07 dicembre 2010

Eugenetica high tech

Dal rifiuto della disabilità alla soppressione programmata del malato
di Vittorio Possenti
Il nodo dell’embrione umano continua ad essere al centro della bioetica e biopolitica contemporanee, un punto nevralgico in cui ne va del nostro futuro di esseri umani, del modo con cui pensiamo noi stessi e gli altri (compresi i concepiti) come appartenenti all’unico genere umano. Riconferma questa crucialità un intervento del senatore Ignazio Marino (Corriere della Sera, 28 novembre), che solleva problemi delicati. Scrive il senatore Marino: «Le tecniche per fare nascere un bimbo in provetta servono a una coppia con problemi di sterilità per coronare il loro progetto di famiglia, ma permettono anche di individuare alcune malattie fin dai primi stadi dello sviluppo dell’embrione, prima del suo impianto nell’utero materno. Sono malattie molto gravi come alcuni tumori o la talassemia». Marino introduce poi l’ipotesi che un giorno gli esseri umani potrebbero orientarsi in massa verso una riproduzione in provetta per avere la certezza di mettere al mondo figli sani.
Quali orizzonti si aprono, domanda?
È chiaro che per raggiungere tale certezza si dovrebbe ricorrere a una selezione eugenetica degli embrioni creati in vitro al fine di impiantare solo quelli perfettamente sani. Eccoci dinanzi a un nodo veramente cruciale: chi e che cosa è l’embrione umano? Possiamo farne quello che vogliamo, praticando senza remore di coscienza una vera e propria eugenetica, sopprimendo gli embrioni difettosi prima dell’impianto o congelandoli (e in tal modo negando loro il diritto naturale allo sviluppo)?
Questo è il punto. Vi sono infatti ottime probabilità di curare numerose malattie ricorrendo alle cellule staminali non embrionali ma adulte (e dunque non sopprimendo gli embrioni), mentre non risultano analoghe possibilità di oltrepassare il problema dinanzi ad un embrione umano creato in vitro, e segnato da difetti più o meno gravi. Qui non abbiamo la possibilità di ricorrere ad altre vie d’uscita: o rispettiamo l’embrione umano sino in fondo come un essere umano a pieno titolo, oppure lo consideriamo una res nullius ed eugeneticamente lo sopprimiamo o lo condanniamo alla crioconservazione.

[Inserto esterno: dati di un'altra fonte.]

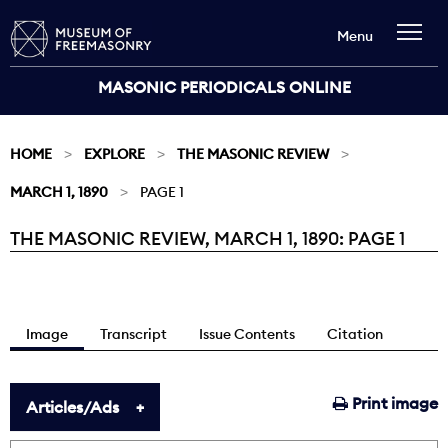
Menu
MASONIC PERIODICALS ONLINE
HOME
EXPLORE
THE MASONIC REVIEW
MARCH 1, 1890
PAGE 1
THE MASONIC REVIEW, MARCH 1, 1890: PAGE 1
Current:
Image
Transcript
Issue Contents
Citation
Print image
Articles/Ads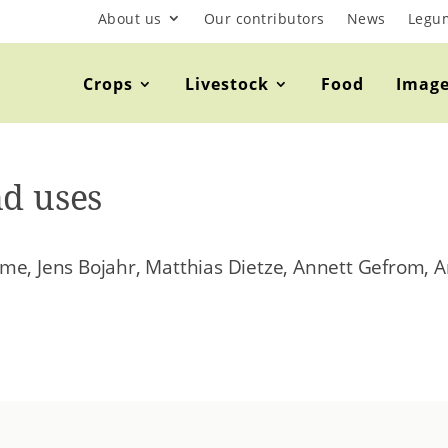
About us
Our contributors
News
Legu
Crops
Livestock
Food
Imag
nd uses
me, Jens Bojahr, Matthias Dietze, Annett Gefrom, A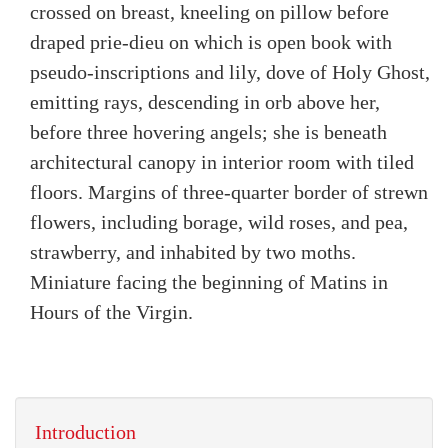
crossed on breast, kneeling on pillow before
draped prie-dieu on which is open book with
pseudo-inscriptions and lily, dove of Holy Ghost,
emitting rays, descending in orb above her,
before three hovering angels; she is beneath
architectural canopy in interior room with tiled
floors. Margins of three-quarter border of strewn
flowers, including borage, wild roses, and pea,
strawberry, and inhabited by two moths.
Miniature facing the beginning of Matins in
Hours of the Virgin.
Introduction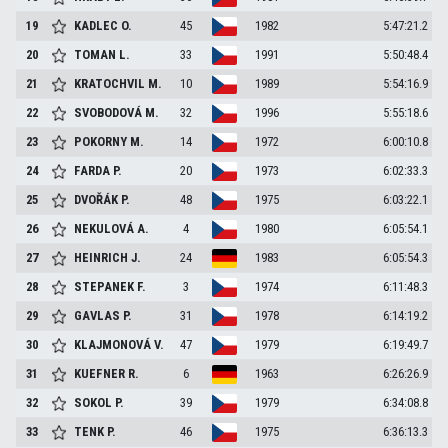
19
KADLEC
O.
45
1982
5:47:21.2
20
TOMAN
L.
33
1991
5:50:48.4
21
KRATOCHVIL
M.
10
1989
5:54:16.9
22
SVOBODOVÁ
M.
32
1996
5:55:18.6
23
POKORNY
M.
14
1972
6:00:10.8
24
FARDA
P.
20
1973
6:02:33.3
25
DVOŘÁK
P.
48
1975
6:03:22.1
26
NEKULOVÁ
A.
4
1980
6:05:54.1
27
HEINRICH
J.
24
1983
6:05:54.3
28
STEPANEK
F.
3
1974
6:11:48.3
29
GAVLAS
P.
31
1978
6:14:19.2
30
KLAJMONOVÁ
V.
47
1979
6:19:49.7
31
KUEFNER
R.
6
1963
6:26:26.9
32
SOKOL
P.
39
1979
6:34:08.8
33
TENK
P.
46
1975
6:36:13.3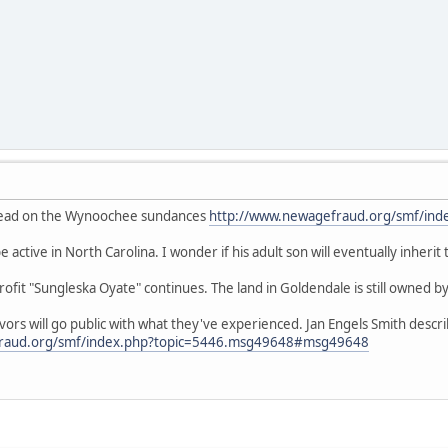
thread on the Wynoochee sundances
http://www.newagefraud.org/smf/ind
 active in North Carolina. I wonder if his adult son will eventually inherit
fit "Sungleska Oyate" continues. The land in Goldendale is still owned by
ivors will go public with what they've experienced. Jan Engels Smith desc
fraud.org/smf/index.php?topic=5446.msg49648#msg49648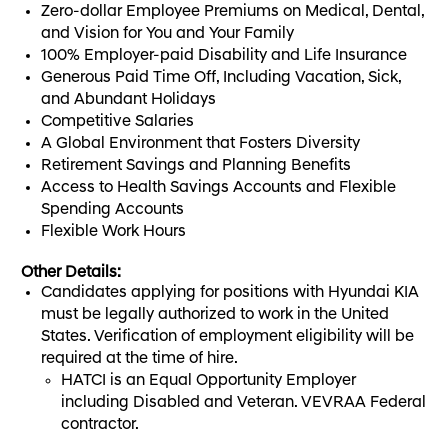
Zero-dollar Employee Premiums on Medical, Dental,
and Vision for You and Your Family
100% Employer-paid Disability and Life Insurance
Generous Paid Time Off, Including Vacation, Sick,
and Abundant Holidays
Competitive Salaries
A Global Environment that Fosters Diversity
Retirement Savings and Planning Benefits
Access to Health Savings Accounts and Flexible
Spending Accounts
Flexible Work Hours
Other Details:
Candidates applying for positions with Hyundai KIA
must be legally authorized to work in the United
States. Verification of employment eligibility will be
required at the time of hire.
HATCI is an Equal Opportunity Employer
including Disabled and Veteran. VEVRAA Federal
contractor.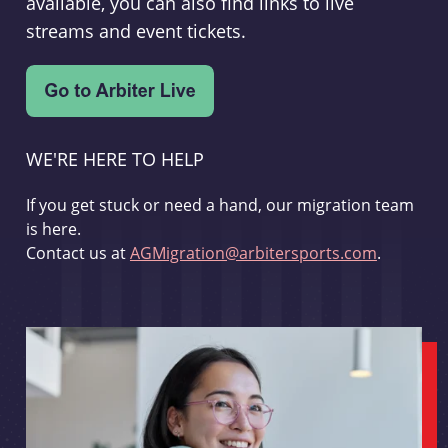
available, you can also find links to live
streams and event tickets.
WE'RE HERE TO HELP
If you get stuck or need a hand, our migration team
is here.
Contact us at
AGMigration@arbitersports.com
.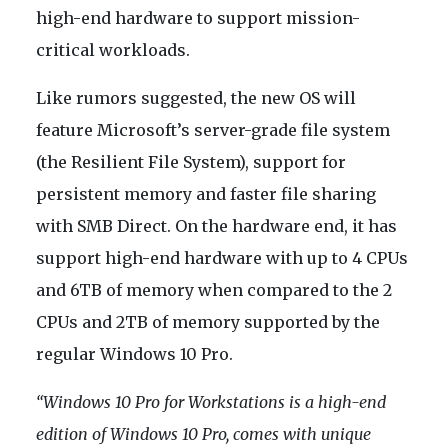
high-end hardware to support mission-
critical workloads.
Like rumors suggested, the new OS will
feature Microsoft’s server-grade file system
(the Resilient File System), support for
persistent memory and faster file sharing
with SMB Direct. On the hardware end, it has
support high-end hardware with up to 4 CPUs
and 6TB of memory when compared to the 2
CPUs and 2TB of memory supported by the
regular Windows 10 Pro.
“Windows 10 Pro for Workstations is a high-end
edition of Windows 10 Pro, comes with unique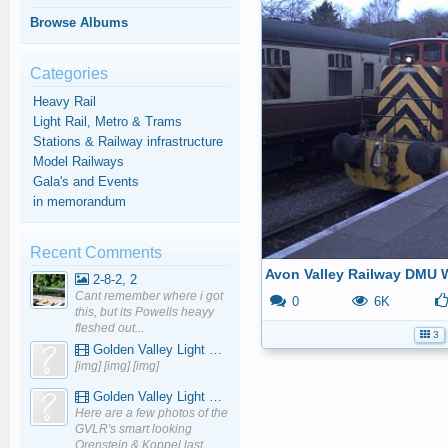
Browse Albums
Categories
Heavy Rail
Light Rail, Metro & Trams
Stations & Railway infrastructure
Model Railways
Gala's and Events
in memorandum
Recent Comments
Avon Valley Railway DMU 
2-8-2, 2
Cant remember where i got
0
6K
this, but its Powells heayy
fleshed out...
3
Golden Valley Light Railway - YouTube
[img] [img] [img]
Golden Valley Light Railway - YouTube
Here are a few photos of the
GVLR's smart looking
Orenstein & Koppel last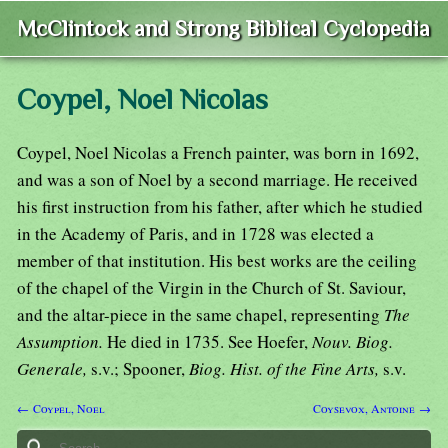
McClintock and Strong Biblical Cyclopedia
Coypel, Noel Nicolas
Coypel, Noel Nicolas a French painter, was born in 1692,
and was a son of Noel by a second marriage. He received
his first instruction from his father, after which he studied
in the Academy of Paris, and in 1728 was elected a
member of that institution. His best works are the ceiling
of the chapel of the Virgin in the Church of St. Saviour,
and the altar-piece in the same chapel, representing
The
Assumption.
He died in 1735. See Hoefer,
Nouv. Biog.
Generale,
s.v.; Spooner,
Biog. Hist. of the Fine Arts,
s.v.
← Coypel, Noel
Coysevox, Antoine →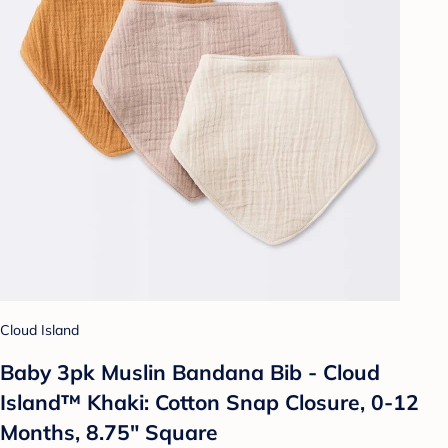
Cloud Island
Baby 3pk Muslin Bandana Bib - Cloud
Island™ Khaki: Cotton Snap Closure, 0-12
Months, 8.75" Square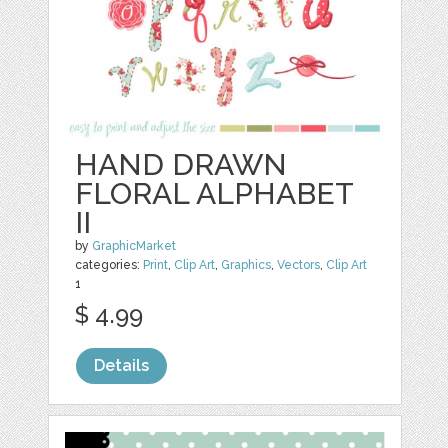
HAND DRAWN
FLORAL ALPHABET
II
by
GraphicMarket
categories:
Print
,
Clip Art
,
Graphics
,
Vectors
,
Clip Art
1
$ 4.99
Details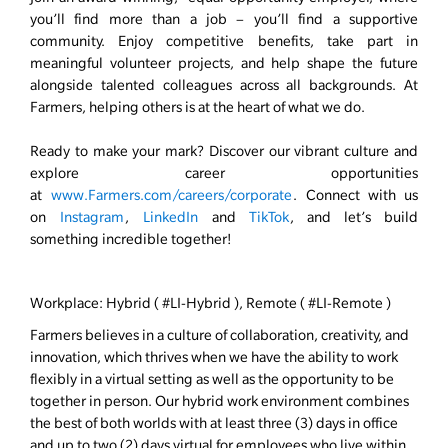
you’ll find more than a job – you’ll find a supportive
community. Enjoy competitive benefits, take part in
meaningful volunteer projects, and help shape the future
alongside talented colleagues across all backgrounds. At
Farmers, helping others is at the heart of what we do.
Ready to make your mark? Discover our vibrant culture and
explore career opportunities
at
www.Farmers.com/careers/corporate
. Connect with us
on
Instagram
,
LinkedIn
and
TikTok
, and let’s build
something incredible together!
Workplace: Hybrid ( #LI-Hybrid ), Remote ( #LI-Remote )
Farmers believes in a culture of collaboration, creativity, and
innovation, which thrives when we have the ability to work
flexibly in a virtual setting as well as the opportunity to be
together in person. Our hybrid work environment combines
the best of both worlds with at least three (3) days in office
and up to two (2) days virtual for employees who live within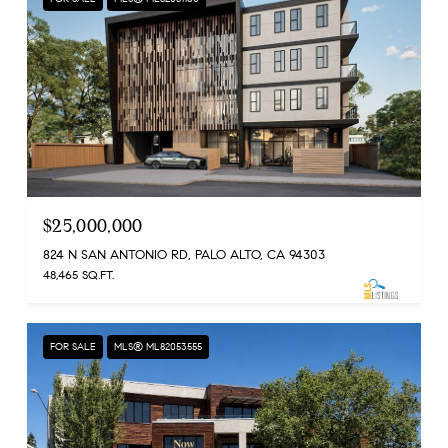
$25,000,000
824 N SAN ANTONIO RD, PALO ALTO, CA 94303
48,465 SQ.FT.
FOR SALE
MLS® ML82053555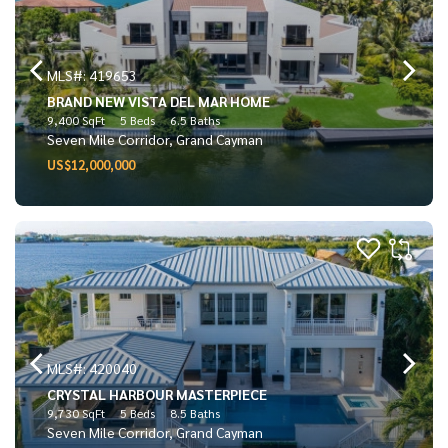
MLS#: 419653
BRAND NEW VISTA DEL MAR HOME
9,400 SqFt
5 Beds
6.5 Baths
Seven Mile Corridor, Grand Cayman
US$12,000,000
MLS#: 420040
CRYSTAL HARBOUR MASTERPIECE
9,730 SqFt
5 Beds
8.5 Baths
Seven Mile Corridor, Grand Cayman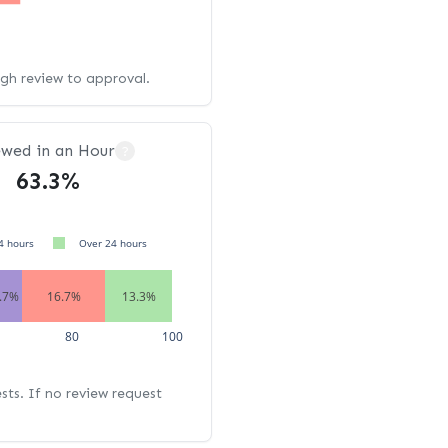
ugh review to approval.
ewed in an Hour
?
63.3%
4 hours
Over 24 hours
.7%
16.7%
13.3%
80
100
ests. If no review request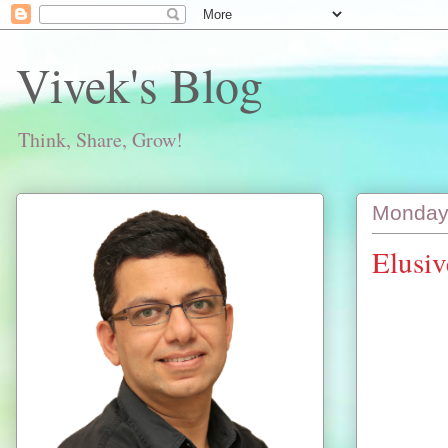
Vivek's Blog
Think, Share, Grow!
Monday,
Elusi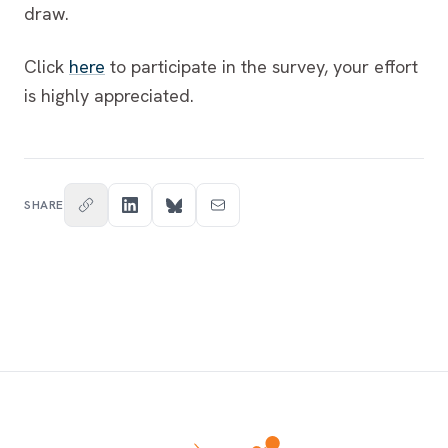
draw.
Click
here
to participate in the survey, your effort
is highly appreciated.
SHARE
Footer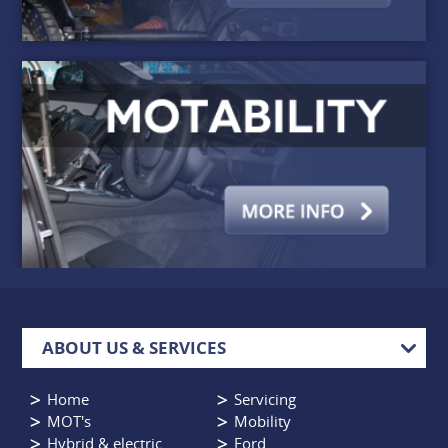
ABOUT US & SERVICES
Home
Servicing
MOT's
Mobility
Hybrid & electric
Ford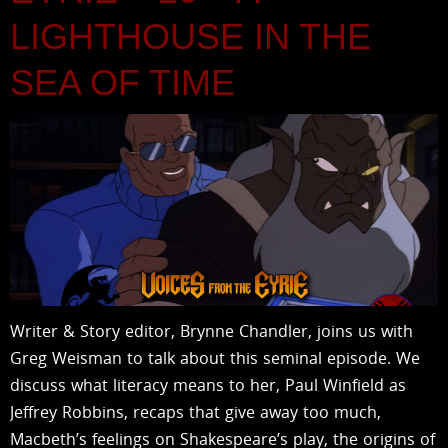
LIGHTHOUSE IN THE
SEA OF TIME
Writer & Story editor, Brynne Chandler, joins us with
Greg Weisman to talk about this seminal episode. We
discuss what literacy means to her, Paul Winfield as
Jeffrey Robbins, recaps that give away too much,
Macbeth’s feelings on Shakespeare’s play, the origins of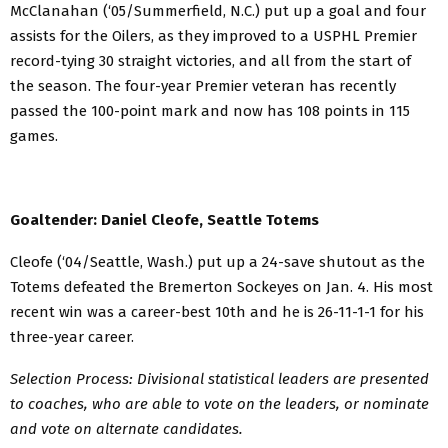
McClanahan (‘05/Summerfield, N.C.) put up a goal and four
assists for the Oilers, as they improved to a USPHL Premier
record-tying 30 straight victories, and all from the start of
the season. The four-year Premier veteran has recently
passed the 100-point mark and now has 108 points in 115
games.
Goaltender: Daniel Cleofe, Seattle Totems
Cleofe (‘04/Seattle, Wash.) put up a 24-save shutout as the
Totems defeated the Bremerton Sockeyes on Jan. 4. His most
recent win was a career-best 10th and he is 26-11-1-1 for his
three-year career.
Selection Process: Divisional statistical leaders are presented
to coaches, who are able to vote on the leaders, or nominate
and vote on alternate candidates.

Aggiungo che non stiamo parlando di terapie embrionali o fetali che rimangono legittime, se non implicano la soppressione del curato.
Può darsi che in futuro si possano effettuare diagnosi separate sui gameti maschile e femminile, onde selezionare quelli migliori prima della fecondazione, ma al di là dello stato attuale delle ricerche in merito, ciò condurrebbe a una completa separazione tra riproduzione in provetta e procreazione naturale, ossia alla Fivet sempre e comunque, la quale infine induce a pensare l’essere umano come mero prodotto di laboratorio: fatto, non procreato.
Il problema più scottante per il nostro futuro di uomini che intendano praticare un rispetto incondizionato per il genere umano e per ogni suo appartenente, riguarda l’illiceità della soppressione dell’embrione difettoso. L’eugenetica attuale, levigata e democratica, rigetta con orrore il sospetto di essere assimilata a quella nazista, da cui non differisce poi enormemente: mentre i nazisti praticavano un’eugenetica positiva mirando a migliorare l’ariano, e una negativa mediante la soppressione di razze ritenute inferiori e di individui 'tarati', l’attuale eugenetica mira soprattutto a non far nascere i disabili.
Essa si riserva l’ultima parola su come deve essere l’uomo per vedersi concesso il diritto di nascere, sebbene il diritto alla vita del portatore di malattie genetiche sia pari a quello del sano. L’eugenetica high tech, specializzata, utilitaristica suggerisce che per i disabili valga il detto: 'Meglio morti che vivi'. Per la mentalità eugenetica la strada è attaccare la malattia sopprimendo il malato, non farle guerra rispettando il paziente.